Text shown -
──────────────────────────────

Collectd monitoring

Hey peoples,

We use collectd + riemann + influxdb + grafana for monitoring. After a recent spate of eventstore flakiness, I’d like to add some monitoring to our eventstore cluster. I’m assuming the simplest route is to curl the gossip and stats endpoints, but does anyone have any idea what the vital metrics are?

What things should we flag as critical, and what things should we raise for further investigation?

– Bob.

From stats? Depends what you are trying to monitor (lots of things can
be there!)

From gossip, that you have a cluster is a good start. One and only one
master, two slaves (for a 3 node cluster). Also I would watch the
writer checkpoints to see if a node is falling behind for any reason.

If you are running on Windows and attached storage (in particular) the Average Disk Queue Length is definitely worth monitoring. This is not exposed via Event Store’s stats, but is available as a Windows counter.

If I can ask you a somewhat vague question: what are the first things you look at when you have a misbehaving cluster?

Number of slaves/masters is a great start, and I’ll take a look at the writer-checkpoint.

We currently monitor the roundtrip for a write + consume, and that’s a fantastic health check, because whenever things are going wonky, the graph changes character completely, from a predictable sawtooth to a mess.

Write->Consume is probably the best measurement you can make for
general health. When we pass that we are starting to discuss
monitoring for particular situations. The gossip above is monitoring
nodes perceived reachability etc. The writer checkpoint though is a
good addition in case you have one node behind.

So I have a collectd plugin that I want to open source, and it gives me graphs that look like this: https://snapshot.raintank.io/dashboard/snapshot/5TPjRJZCMwq3jcFwdaJgexZ346t9dkOh

Before I finish it off and make more configurable, is there anything obviously missing from this health dashboard?

-- Bob

This looks pretty good. The times seem a bit high though, what is the
load this is under?

Zero load, just three t2.medium machines sitting idle.

The processing time isn't actually a mean, that's a lie: it's the value of the last processing time from stats.

I want to switch that over to the avgProcessingTime because I think I'm basically reporting on the processing time of GetFreshStats.

I also want to change the visualisation of checkpoints to make the disparity between nodes clearer. Averaging the change over 1 minute does the trick, kinda, but I might report the absolute value instead of a delta.

Can you post? Just looking it seems very spikey and the end-end seems
fairly high.

Hi Greg. I'm afraid I don't instead what you're asking me, but the answer is almost certainly yes in any case.

──────────────────────────────

Keypoint correspondence data -
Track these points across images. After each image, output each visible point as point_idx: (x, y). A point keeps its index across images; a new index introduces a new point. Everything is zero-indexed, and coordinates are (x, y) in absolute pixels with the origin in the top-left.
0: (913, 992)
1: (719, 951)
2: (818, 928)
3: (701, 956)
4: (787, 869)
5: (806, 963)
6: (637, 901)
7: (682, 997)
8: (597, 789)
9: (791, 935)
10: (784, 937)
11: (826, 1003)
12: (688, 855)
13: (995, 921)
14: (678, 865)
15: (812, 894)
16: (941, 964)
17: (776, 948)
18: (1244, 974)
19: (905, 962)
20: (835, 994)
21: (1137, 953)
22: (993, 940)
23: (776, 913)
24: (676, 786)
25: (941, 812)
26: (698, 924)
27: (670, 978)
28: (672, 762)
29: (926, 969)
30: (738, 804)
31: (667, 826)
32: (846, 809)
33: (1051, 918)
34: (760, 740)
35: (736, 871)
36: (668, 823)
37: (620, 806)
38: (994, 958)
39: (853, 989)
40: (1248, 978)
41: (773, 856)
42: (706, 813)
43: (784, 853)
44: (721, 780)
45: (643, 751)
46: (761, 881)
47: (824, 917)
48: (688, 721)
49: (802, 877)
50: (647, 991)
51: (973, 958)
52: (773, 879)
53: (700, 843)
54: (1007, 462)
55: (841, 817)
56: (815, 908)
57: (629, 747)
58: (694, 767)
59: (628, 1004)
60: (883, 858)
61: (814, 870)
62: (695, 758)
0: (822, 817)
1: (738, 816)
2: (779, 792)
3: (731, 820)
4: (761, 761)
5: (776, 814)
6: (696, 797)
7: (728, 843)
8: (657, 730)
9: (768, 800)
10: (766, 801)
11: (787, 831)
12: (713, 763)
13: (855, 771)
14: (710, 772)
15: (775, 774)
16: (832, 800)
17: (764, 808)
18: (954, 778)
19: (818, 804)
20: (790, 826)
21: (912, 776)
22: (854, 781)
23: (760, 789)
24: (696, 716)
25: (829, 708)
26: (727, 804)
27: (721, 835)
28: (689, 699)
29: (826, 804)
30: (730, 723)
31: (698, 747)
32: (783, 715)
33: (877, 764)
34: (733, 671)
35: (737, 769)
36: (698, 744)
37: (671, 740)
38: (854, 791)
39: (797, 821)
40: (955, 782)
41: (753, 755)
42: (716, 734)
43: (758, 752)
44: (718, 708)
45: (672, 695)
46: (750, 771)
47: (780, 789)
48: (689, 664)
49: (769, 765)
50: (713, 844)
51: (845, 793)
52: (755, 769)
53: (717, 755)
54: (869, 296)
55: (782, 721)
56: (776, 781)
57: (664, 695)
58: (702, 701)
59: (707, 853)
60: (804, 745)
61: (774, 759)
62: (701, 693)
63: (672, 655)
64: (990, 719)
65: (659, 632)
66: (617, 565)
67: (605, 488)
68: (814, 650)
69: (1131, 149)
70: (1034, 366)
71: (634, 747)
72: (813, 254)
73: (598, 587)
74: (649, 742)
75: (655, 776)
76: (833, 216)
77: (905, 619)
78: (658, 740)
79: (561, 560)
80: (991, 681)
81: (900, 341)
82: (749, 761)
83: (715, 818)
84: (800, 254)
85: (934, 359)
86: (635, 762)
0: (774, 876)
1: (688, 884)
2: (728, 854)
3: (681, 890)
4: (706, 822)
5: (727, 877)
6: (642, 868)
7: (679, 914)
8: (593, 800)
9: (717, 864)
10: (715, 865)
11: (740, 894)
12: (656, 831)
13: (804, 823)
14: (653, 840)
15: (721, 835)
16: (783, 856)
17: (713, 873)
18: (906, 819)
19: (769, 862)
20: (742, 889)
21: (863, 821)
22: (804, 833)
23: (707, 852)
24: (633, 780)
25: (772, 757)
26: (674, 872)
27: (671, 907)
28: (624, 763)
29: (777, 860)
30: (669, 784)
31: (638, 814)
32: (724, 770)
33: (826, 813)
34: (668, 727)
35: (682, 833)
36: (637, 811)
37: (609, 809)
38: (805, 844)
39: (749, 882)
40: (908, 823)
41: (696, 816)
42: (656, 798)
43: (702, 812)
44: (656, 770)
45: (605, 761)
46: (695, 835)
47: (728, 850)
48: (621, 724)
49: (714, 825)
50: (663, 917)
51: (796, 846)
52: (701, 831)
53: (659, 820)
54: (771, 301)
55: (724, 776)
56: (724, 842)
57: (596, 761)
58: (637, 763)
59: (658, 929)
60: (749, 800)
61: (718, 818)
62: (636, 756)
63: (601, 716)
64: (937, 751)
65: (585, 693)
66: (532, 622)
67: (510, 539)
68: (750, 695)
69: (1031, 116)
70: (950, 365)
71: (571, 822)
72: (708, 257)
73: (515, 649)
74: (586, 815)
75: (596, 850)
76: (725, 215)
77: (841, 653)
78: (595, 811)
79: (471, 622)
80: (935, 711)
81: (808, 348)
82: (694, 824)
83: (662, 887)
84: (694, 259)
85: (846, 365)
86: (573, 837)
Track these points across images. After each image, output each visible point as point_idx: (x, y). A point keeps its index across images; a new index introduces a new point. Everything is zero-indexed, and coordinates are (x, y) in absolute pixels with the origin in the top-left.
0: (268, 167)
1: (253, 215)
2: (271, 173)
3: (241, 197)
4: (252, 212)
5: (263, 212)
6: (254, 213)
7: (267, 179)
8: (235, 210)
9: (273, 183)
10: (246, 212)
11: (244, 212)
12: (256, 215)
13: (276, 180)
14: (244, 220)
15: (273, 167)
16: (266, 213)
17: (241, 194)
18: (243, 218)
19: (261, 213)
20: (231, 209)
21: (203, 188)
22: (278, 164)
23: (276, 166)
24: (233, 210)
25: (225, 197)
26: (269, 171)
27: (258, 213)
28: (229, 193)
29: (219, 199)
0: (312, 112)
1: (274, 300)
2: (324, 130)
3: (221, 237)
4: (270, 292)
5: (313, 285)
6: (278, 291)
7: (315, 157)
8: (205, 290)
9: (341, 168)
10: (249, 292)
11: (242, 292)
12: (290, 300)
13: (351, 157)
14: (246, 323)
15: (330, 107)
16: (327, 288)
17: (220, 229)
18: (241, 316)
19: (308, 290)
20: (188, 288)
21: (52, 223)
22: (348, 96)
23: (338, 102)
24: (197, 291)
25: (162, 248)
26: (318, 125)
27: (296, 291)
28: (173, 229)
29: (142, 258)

──────────────────────────────

Check your understanding -
• a. In the forum thread on monitoring an eventstore cluster, reproduce verbatim the passage from "From gossip, that" up to and including "a Windows counter.".
• b. Summarize the forum thread on monitoring an eventstore cluster in two sentences.

Solutions to the tasks -
• a.
From gossip, that you have a cluster is a good start. One and only one
master, two slaves (for a 3 node cluster). Also I would watch the
writer checkpoints to see if a node is falling behind for any reason.

If you are running on Windows and attached storage (in particular) the Average Disk Queue Length is definitely worth monitoring. This is not exposed via Event Store’s stats, but is available as a Windows counter.

• b. A user running collectd, riemann, influxdb and grafana asks which eventstore cluster metrics matter, and replies recommend checking gossip for one master and two slaves, watching writer checkpoints for a node falling behind, and treating the write-to-consume roundtrip as probably the best general health measure. The user then shows a dashboard from a collectd plugin, and after a reply calls the times high, explains that the three machines were idle and that the processing time shown is the last value from stats rather than a mean.